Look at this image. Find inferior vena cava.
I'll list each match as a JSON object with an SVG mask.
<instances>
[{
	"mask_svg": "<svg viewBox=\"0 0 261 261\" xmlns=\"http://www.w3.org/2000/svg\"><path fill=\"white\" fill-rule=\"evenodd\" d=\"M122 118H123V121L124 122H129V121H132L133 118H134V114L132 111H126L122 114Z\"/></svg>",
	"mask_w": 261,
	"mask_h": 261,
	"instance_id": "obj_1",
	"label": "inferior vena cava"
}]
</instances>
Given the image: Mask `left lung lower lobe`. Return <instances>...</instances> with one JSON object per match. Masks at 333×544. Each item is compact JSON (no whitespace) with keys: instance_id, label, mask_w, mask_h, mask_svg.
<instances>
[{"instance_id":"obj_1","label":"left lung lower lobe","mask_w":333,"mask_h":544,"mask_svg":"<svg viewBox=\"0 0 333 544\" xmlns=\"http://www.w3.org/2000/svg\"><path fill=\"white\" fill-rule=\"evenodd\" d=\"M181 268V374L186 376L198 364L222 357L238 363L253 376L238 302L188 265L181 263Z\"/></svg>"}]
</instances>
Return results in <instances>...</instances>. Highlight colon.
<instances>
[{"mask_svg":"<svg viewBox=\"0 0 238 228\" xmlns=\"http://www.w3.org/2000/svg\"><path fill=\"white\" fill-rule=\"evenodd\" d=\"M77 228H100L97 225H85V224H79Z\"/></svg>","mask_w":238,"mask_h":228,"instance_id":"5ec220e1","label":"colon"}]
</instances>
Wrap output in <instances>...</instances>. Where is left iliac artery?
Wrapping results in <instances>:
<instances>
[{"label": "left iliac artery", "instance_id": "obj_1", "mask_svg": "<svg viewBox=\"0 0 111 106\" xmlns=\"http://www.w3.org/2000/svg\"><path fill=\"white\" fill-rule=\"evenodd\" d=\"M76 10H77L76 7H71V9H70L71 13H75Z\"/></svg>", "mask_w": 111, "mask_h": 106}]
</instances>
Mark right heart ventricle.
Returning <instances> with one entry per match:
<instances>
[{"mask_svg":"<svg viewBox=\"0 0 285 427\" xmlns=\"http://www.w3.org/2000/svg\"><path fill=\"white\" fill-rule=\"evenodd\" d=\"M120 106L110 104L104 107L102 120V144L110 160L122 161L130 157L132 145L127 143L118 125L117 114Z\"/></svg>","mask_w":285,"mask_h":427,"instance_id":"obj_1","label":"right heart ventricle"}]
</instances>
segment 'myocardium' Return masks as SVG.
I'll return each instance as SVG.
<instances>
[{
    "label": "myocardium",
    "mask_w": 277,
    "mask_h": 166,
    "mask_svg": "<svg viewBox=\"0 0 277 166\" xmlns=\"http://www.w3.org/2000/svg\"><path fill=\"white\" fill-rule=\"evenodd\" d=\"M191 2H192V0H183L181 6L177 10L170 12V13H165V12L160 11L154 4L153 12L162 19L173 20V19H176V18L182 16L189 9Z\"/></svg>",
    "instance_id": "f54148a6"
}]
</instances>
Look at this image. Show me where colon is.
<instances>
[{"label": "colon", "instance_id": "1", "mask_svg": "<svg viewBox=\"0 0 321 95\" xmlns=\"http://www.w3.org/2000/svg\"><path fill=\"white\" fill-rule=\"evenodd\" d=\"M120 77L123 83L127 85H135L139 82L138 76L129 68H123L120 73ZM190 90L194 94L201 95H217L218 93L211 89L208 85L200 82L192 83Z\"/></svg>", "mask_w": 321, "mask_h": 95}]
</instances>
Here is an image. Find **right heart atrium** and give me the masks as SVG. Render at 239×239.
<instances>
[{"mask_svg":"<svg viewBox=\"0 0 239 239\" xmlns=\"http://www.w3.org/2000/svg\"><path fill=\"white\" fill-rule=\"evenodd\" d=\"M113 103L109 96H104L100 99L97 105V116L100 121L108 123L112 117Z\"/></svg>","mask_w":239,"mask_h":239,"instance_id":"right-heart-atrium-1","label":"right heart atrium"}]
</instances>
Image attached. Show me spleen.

**Short task**
Copy out the items word for word, starting at the line that contains "Here is an image." and continuing through the final line of the items.

**Final result**
Here is an image. Find **right heart atrium** and give me the masks as SVG. Render at 239×239.
<instances>
[{"mask_svg":"<svg viewBox=\"0 0 239 239\" xmlns=\"http://www.w3.org/2000/svg\"><path fill=\"white\" fill-rule=\"evenodd\" d=\"M113 103L109 96H104L100 99L97 105V116L100 121L108 123L112 117Z\"/></svg>","mask_w":239,"mask_h":239,"instance_id":"right-heart-atrium-1","label":"right heart atrium"}]
</instances>
Image attached. Show me spleen.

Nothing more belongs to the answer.